| Work instructions |
Gather every line of the material below that contains the string "country", and copy each one. Treat uppercase and lowercase letters as different.

| The data |
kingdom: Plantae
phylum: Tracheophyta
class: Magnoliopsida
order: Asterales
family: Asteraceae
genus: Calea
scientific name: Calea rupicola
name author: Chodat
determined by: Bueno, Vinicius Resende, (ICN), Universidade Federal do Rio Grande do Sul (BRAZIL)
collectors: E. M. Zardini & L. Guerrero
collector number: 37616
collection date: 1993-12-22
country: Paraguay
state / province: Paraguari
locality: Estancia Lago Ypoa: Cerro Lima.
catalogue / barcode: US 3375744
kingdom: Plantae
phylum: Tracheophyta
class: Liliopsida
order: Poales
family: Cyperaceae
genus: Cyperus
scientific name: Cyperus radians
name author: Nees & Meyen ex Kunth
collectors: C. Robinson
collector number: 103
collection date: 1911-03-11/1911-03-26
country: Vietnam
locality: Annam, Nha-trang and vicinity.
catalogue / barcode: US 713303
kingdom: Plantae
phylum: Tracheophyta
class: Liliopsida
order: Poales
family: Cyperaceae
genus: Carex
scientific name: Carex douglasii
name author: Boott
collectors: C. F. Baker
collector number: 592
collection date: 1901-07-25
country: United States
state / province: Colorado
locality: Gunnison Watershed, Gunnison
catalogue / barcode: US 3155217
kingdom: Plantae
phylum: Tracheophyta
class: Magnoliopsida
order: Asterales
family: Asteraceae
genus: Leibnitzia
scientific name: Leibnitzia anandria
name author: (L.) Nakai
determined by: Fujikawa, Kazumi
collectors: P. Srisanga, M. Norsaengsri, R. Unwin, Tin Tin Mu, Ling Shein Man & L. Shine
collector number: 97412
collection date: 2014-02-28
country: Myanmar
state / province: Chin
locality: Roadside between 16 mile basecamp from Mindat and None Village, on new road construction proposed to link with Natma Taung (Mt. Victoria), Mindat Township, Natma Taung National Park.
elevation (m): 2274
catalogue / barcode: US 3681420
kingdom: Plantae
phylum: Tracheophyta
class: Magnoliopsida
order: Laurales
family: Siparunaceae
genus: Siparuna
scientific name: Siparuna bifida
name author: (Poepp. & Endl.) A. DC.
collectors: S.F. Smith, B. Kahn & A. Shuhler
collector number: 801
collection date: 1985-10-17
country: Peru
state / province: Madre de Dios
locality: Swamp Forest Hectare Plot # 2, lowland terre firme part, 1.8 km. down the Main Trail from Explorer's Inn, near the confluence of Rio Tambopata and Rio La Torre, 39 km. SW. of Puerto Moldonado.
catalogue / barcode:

| Result of the exercise |
country: Paraguay
country: Vietnam
country: United States
country: Myanmar
country: Peru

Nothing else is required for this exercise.